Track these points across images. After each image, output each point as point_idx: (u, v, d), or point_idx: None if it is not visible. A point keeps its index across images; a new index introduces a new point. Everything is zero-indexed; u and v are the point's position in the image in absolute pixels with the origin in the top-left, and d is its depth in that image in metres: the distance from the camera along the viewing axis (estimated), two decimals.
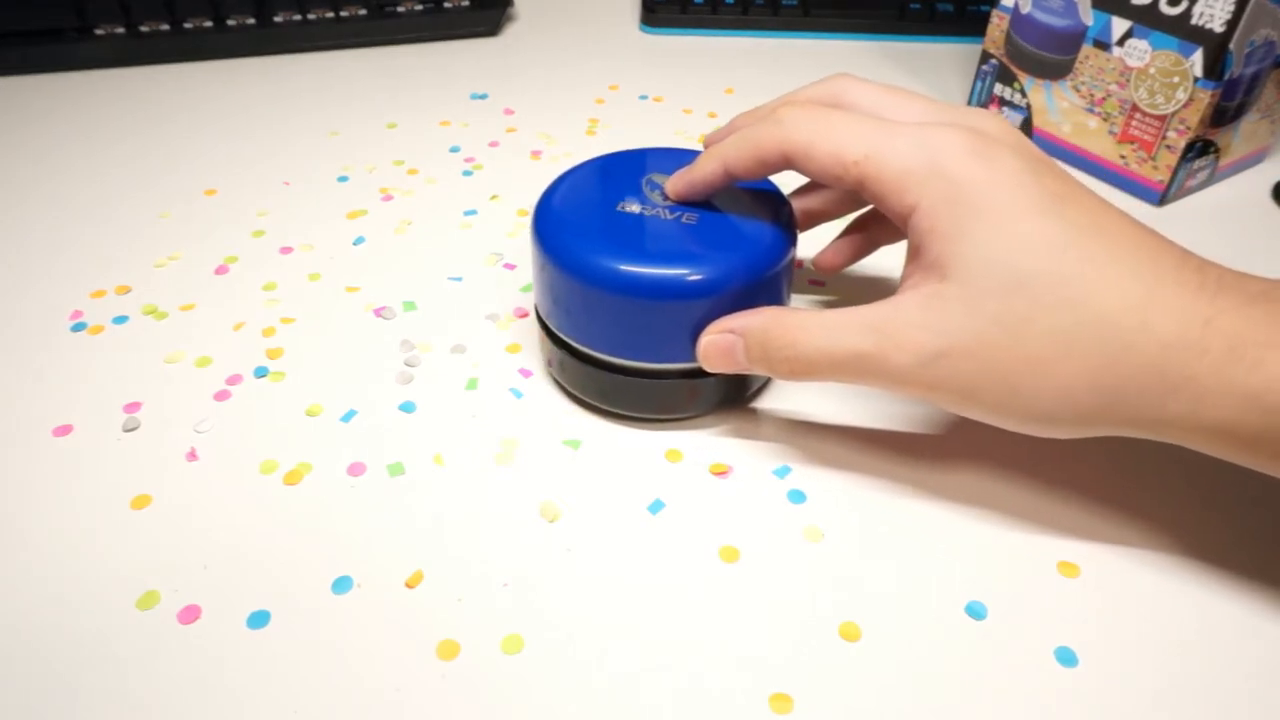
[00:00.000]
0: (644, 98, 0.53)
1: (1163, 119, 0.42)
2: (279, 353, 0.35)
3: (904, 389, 0.25)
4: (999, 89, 0.49)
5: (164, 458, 0.30)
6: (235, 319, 0.36)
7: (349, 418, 0.32)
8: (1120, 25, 0.42)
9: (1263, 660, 0.25)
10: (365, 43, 0.59)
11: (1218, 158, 0.44)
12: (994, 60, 0.48)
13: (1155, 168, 0.43)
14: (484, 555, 0.27)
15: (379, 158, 0.47)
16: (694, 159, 0.30)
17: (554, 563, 0.27)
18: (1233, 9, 0.37)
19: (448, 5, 0.59)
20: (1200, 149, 0.42)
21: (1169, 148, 0.42)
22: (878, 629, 0.25)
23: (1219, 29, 0.38)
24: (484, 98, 0.53)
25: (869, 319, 0.25)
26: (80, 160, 0.47)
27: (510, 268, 0.39)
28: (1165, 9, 0.40)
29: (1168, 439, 0.24)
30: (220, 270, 0.39)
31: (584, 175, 0.32)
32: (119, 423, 0.32)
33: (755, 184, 0.31)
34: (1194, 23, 0.39)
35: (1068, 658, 0.25)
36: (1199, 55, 0.39)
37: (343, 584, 0.26)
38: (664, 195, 0.30)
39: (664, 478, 0.30)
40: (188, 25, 0.56)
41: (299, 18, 0.58)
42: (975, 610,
▬▬▬
**Directions:**
The answer is the whole listing retyped exactly, with pictures omitted.

**Answer box:**
Track these points across images. After each image, output each point as point_idx: (u, v, d), or point_idx: None if it is not visible. A point keeps its index across images; a new index introduces a new point. Everything is zero-indexed; u and v are the point's position in the image in absolute pixels with the origin in the top-left, and d is its depth in that image in metres: the distance from the camera along the viewing axis (estimated), two decimals.
[00:00.000]
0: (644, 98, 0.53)
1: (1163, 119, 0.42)
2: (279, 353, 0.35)
3: (904, 389, 0.25)
4: (999, 89, 0.49)
5: (164, 458, 0.30)
6: (235, 319, 0.36)
7: (349, 418, 0.32)
8: (1120, 25, 0.42)
9: (1263, 660, 0.25)
10: (365, 43, 0.59)
11: (1218, 158, 0.44)
12: (994, 60, 0.48)
13: (1155, 168, 0.43)
14: (484, 555, 0.27)
15: (379, 158, 0.47)
16: (694, 159, 0.30)
17: (554, 563, 0.27)
18: (1233, 9, 0.37)
19: (448, 5, 0.59)
20: (1200, 149, 0.42)
21: (1169, 148, 0.42)
22: (878, 629, 0.25)
23: (1219, 29, 0.38)
24: (484, 98, 0.53)
25: (869, 319, 0.25)
26: (80, 160, 0.47)
27: (510, 268, 0.39)
28: (1165, 9, 0.40)
29: (1168, 439, 0.24)
30: (220, 270, 0.39)
31: (584, 175, 0.32)
32: (119, 423, 0.32)
33: (755, 184, 0.31)
34: (1194, 23, 0.39)
35: (1068, 658, 0.25)
36: (1199, 55, 0.39)
37: (343, 584, 0.26)
38: (664, 195, 0.30)
39: (664, 478, 0.30)
40: (188, 25, 0.56)
41: (299, 18, 0.58)
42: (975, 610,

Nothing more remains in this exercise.